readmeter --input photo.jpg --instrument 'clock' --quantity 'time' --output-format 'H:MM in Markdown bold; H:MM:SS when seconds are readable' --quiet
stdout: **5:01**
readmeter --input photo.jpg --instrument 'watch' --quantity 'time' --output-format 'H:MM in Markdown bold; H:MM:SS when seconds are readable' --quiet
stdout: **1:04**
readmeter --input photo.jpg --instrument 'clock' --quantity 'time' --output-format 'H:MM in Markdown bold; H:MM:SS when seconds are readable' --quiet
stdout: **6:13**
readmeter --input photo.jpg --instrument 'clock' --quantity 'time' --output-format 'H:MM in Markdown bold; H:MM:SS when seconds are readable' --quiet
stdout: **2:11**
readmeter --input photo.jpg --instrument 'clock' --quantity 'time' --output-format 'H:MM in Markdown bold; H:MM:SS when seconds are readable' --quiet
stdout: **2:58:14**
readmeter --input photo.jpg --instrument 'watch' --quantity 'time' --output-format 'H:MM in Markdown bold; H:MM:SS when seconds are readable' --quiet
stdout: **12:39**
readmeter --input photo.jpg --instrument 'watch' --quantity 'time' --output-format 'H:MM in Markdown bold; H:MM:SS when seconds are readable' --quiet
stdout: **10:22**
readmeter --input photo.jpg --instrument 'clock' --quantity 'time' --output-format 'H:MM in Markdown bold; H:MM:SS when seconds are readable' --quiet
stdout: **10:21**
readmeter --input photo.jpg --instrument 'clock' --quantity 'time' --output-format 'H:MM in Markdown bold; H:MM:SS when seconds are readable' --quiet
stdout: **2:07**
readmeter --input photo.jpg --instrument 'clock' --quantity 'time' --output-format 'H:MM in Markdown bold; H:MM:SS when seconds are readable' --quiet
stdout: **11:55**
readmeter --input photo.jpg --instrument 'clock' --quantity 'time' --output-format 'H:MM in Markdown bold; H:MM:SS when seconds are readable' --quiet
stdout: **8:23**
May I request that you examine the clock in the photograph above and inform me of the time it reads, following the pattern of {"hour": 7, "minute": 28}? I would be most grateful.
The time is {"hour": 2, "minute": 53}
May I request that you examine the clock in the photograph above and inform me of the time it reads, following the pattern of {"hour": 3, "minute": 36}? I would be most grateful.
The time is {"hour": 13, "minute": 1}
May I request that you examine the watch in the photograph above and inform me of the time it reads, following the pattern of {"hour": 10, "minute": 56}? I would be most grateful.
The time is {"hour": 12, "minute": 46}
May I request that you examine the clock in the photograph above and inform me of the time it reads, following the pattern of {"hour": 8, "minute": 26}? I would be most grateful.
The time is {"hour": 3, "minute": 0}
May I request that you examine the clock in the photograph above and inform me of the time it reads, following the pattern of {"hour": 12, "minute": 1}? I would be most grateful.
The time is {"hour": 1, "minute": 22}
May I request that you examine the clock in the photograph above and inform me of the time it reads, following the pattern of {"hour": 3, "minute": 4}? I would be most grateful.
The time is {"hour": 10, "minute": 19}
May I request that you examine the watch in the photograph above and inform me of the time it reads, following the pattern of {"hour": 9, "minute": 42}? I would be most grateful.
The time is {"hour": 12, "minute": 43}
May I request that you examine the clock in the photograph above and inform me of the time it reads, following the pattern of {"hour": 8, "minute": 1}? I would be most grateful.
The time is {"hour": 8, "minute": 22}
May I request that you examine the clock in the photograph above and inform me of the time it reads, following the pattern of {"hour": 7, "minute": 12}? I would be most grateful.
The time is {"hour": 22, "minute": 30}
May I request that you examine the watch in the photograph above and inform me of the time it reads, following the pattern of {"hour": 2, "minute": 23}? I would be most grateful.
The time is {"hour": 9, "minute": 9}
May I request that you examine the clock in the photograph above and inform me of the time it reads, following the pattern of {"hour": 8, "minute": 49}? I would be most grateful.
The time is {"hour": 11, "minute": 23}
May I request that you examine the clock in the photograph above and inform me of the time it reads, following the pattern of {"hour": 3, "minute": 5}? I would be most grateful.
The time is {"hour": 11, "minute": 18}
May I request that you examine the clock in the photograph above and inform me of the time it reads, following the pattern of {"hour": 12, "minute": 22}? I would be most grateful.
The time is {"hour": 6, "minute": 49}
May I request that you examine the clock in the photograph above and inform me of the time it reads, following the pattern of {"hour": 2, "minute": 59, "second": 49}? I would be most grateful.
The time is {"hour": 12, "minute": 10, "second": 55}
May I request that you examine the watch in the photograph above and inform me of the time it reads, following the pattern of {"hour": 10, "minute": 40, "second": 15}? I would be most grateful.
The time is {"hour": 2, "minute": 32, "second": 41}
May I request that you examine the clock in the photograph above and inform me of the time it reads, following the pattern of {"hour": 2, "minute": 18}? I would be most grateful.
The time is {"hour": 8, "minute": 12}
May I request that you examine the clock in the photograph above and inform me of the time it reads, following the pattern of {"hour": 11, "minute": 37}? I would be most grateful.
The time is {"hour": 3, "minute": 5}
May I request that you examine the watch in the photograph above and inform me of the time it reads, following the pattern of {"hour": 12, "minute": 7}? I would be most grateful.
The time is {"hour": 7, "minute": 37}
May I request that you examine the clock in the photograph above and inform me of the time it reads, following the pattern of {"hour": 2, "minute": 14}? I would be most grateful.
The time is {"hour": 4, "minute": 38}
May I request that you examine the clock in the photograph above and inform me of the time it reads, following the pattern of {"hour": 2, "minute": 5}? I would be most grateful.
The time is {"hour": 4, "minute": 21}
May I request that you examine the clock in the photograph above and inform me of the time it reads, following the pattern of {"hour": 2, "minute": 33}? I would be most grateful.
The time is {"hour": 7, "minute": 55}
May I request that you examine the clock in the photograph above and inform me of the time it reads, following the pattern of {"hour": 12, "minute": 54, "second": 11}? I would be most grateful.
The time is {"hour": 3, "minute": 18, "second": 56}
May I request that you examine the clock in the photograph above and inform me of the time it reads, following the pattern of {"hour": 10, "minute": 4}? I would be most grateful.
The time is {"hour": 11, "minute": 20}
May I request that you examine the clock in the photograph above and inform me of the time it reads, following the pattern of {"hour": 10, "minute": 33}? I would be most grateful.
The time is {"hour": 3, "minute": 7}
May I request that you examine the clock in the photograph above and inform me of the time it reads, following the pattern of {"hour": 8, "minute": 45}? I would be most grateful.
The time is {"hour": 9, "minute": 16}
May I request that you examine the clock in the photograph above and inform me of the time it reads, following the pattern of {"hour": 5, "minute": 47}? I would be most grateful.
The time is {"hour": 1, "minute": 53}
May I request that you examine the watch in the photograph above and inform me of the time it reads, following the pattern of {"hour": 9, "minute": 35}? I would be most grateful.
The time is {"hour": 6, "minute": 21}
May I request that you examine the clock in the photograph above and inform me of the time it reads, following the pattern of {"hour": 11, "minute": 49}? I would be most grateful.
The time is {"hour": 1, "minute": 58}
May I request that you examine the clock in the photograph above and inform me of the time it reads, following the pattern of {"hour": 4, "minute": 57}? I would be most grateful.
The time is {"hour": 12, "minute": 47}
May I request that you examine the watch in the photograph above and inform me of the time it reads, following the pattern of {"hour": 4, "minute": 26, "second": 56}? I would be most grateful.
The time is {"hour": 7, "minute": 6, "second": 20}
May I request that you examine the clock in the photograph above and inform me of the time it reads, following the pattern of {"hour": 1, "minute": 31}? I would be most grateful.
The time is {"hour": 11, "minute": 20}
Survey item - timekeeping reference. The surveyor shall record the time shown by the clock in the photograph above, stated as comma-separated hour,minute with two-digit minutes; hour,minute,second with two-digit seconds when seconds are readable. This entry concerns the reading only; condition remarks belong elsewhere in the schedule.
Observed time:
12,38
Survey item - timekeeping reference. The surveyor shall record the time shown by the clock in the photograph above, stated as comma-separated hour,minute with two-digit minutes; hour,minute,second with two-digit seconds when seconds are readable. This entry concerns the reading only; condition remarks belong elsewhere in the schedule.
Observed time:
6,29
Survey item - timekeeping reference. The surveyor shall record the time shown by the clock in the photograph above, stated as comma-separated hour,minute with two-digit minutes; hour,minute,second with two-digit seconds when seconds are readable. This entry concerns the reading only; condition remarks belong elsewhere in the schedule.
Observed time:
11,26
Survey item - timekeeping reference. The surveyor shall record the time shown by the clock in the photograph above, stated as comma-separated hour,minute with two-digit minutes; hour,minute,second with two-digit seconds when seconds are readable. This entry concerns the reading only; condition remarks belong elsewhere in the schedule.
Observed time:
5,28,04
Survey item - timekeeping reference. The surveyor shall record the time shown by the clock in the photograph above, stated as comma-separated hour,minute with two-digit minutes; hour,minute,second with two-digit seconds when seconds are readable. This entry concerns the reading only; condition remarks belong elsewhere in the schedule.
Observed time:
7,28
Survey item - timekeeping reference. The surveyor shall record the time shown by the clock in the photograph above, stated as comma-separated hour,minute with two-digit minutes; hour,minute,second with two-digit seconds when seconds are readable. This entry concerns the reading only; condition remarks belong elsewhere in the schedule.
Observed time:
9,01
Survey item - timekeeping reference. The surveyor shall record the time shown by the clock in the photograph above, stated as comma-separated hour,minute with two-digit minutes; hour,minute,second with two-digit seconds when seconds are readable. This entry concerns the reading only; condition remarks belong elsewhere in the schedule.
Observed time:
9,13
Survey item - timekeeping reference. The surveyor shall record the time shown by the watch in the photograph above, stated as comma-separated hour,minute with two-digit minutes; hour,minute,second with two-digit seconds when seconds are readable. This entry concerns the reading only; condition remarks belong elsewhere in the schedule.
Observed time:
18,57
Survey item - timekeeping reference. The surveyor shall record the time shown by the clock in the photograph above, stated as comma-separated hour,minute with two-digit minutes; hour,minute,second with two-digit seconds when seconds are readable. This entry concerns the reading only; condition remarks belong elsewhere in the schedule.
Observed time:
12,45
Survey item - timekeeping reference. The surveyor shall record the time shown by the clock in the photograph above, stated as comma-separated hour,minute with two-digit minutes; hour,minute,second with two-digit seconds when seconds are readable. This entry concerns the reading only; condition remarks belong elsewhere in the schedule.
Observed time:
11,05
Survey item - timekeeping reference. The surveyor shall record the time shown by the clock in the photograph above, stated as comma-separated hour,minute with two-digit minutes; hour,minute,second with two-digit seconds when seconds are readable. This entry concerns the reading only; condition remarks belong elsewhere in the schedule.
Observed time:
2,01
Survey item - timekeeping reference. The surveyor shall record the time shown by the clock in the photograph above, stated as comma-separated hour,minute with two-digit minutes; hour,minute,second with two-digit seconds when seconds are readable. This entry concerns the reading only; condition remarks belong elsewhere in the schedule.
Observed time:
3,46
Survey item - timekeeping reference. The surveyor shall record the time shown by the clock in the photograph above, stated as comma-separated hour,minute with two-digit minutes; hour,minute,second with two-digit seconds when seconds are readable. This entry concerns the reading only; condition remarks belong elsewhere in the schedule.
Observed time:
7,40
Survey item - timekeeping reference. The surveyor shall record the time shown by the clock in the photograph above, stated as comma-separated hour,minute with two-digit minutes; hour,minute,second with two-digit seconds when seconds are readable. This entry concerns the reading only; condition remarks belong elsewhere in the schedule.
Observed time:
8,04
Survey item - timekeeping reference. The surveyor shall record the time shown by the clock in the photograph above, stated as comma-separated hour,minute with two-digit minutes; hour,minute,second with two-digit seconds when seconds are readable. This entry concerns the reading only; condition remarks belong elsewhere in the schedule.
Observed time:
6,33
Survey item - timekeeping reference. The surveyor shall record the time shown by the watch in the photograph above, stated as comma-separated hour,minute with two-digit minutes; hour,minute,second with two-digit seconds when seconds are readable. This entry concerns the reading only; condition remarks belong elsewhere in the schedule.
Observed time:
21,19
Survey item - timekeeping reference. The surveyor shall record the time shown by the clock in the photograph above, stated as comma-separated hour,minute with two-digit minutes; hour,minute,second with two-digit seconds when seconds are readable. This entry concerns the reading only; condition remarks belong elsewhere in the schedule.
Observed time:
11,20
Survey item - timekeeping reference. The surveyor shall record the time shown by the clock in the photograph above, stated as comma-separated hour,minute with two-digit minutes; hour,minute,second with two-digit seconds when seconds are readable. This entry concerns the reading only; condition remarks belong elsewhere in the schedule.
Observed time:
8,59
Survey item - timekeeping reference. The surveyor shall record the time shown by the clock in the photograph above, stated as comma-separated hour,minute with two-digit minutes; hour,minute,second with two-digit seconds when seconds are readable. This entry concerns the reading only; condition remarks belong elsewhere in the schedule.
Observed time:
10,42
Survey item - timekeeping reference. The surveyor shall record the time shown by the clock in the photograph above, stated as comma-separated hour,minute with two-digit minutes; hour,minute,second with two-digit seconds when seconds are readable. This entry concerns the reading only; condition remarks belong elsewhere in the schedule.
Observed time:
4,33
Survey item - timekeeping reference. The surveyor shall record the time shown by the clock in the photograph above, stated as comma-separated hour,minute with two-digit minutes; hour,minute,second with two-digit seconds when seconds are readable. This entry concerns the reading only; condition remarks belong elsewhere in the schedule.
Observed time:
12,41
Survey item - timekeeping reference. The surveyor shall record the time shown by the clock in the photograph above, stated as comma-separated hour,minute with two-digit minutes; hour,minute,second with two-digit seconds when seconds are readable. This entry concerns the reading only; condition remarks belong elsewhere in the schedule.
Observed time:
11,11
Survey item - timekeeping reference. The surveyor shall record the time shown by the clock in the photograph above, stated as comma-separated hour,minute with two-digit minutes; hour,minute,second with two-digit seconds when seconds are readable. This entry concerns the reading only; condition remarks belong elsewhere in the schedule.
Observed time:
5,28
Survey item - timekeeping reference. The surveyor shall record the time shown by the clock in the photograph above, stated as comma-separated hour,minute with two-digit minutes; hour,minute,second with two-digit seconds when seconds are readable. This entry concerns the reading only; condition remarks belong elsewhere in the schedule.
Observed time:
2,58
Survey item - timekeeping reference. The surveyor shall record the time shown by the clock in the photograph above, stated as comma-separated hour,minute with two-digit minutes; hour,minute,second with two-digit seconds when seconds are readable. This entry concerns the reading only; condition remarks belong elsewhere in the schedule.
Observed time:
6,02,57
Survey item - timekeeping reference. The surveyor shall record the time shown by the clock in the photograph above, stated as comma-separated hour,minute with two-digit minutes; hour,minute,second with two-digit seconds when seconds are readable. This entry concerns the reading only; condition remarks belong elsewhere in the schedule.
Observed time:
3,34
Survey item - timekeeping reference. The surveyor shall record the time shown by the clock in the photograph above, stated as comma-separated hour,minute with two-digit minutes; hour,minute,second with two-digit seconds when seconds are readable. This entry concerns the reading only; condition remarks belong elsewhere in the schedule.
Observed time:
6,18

----

> STATED TASK
Reproduce word for word the lines of the material above, from its first line through the line containing "stdout: **6:13**", including both.

> SOLUTION BELOW
readmeter --input photo.jpg --instrument 'clock' --quantity 'time' --output-format 'H:MM in Markdown bold; H:MM:SS when seconds are readable' --quiet
stdout: **5:01**
readmeter --input photo.jpg --instrument 'watch' --quantity 'time' --output-format 'H:MM in Markdown bold; H:MM:SS when seconds are readable' --quiet
stdout: **1:04**
readmeter --input photo.jpg --instrument 'clock' --quantity 'time' --output-format 'H:MM in Markdown bold; H:MM:SS when seconds are readable' --quiet
stdout: **6:13**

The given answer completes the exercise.